This article claims that ants do sense approaching rain and modify their activities in preparation. The claim is not sourced. This weather site also speaks of ant mound-building before a rain but frankly places it in the "some folks say" category. The AntBlog is associated with AntWeb, a large multi-university-affiliated database. The author of the linked blog states that ants can sense humidity with their antennae, which strikes me as a plausible means of anticipating rain.
That ants might sense changes in barometric pressure is an intriguing idea but has not to my knowledge been demonstrated.

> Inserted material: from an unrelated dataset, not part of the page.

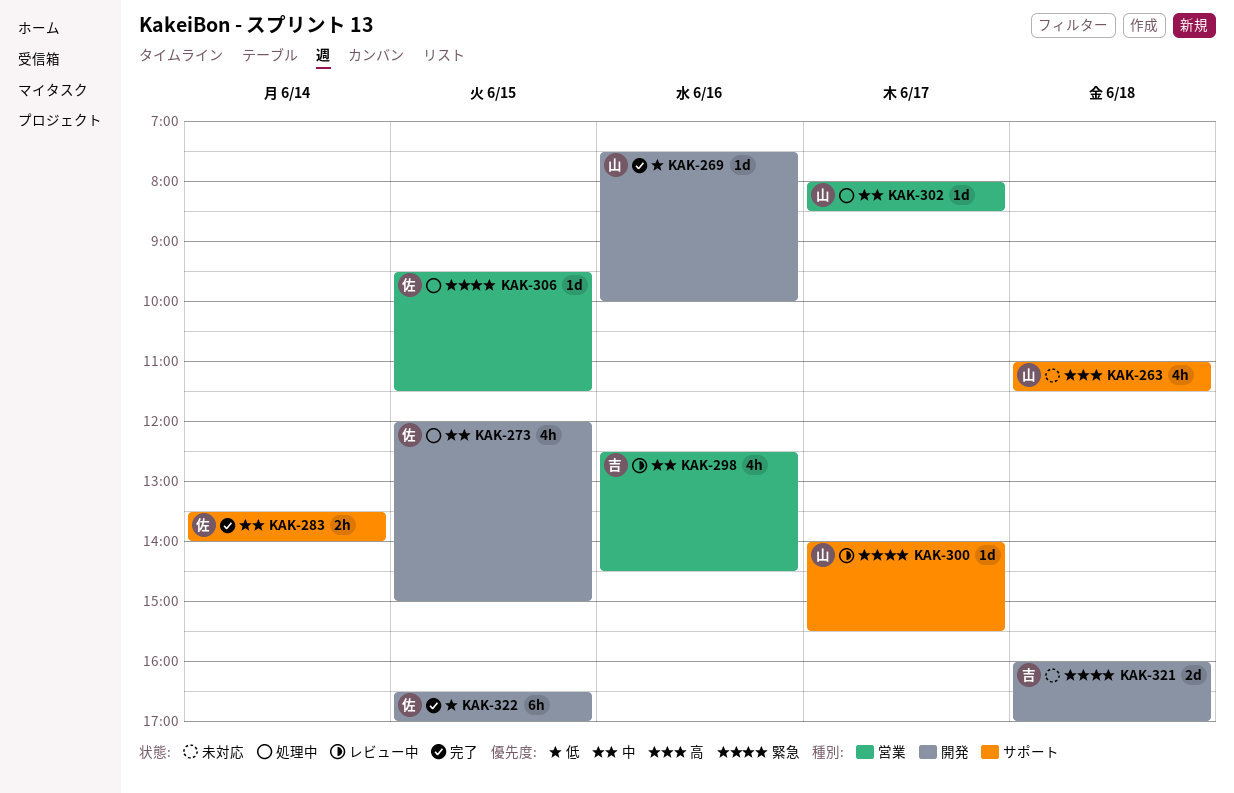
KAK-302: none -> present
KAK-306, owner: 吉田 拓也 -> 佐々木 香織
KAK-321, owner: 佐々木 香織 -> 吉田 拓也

A 2010 article in Journal of Neurophysiology reports an almost unbelievable sensitivity to temperature in ant antennae, allowing them in principle to sense minute temperature changes ($0.005^o$C) over a wide range of temperatures and over 0.2 second time intervals (5Hz). This is said to assist them in orientation in their microenvironment but I think it goes a long way to accounting for an ability to detect looming weather fronts. Humans can sometimes 'smell' rain and we can detect gross temperature changes that almost always accompany rain, but to be able to detect humidity and micro-scale temperature changes would give the ants a real advantage in forecasting. After all, not all rainstorms are preceded by a dramatic drop in temperature but probably the majority are preceded by minute step-wise drops in temperature that evidently the ants can sense.
So while I think the building activity may be anecdotal (and probably true for some species) the ability to sense humidity changes and micro-scale temperature changes accounts for their ability to sense rain ahead of time.
Ants are very well-studied and it's hard to rule out that one has missed something. There are a few "ask the expert" questions on this topic online and no one seemed sure.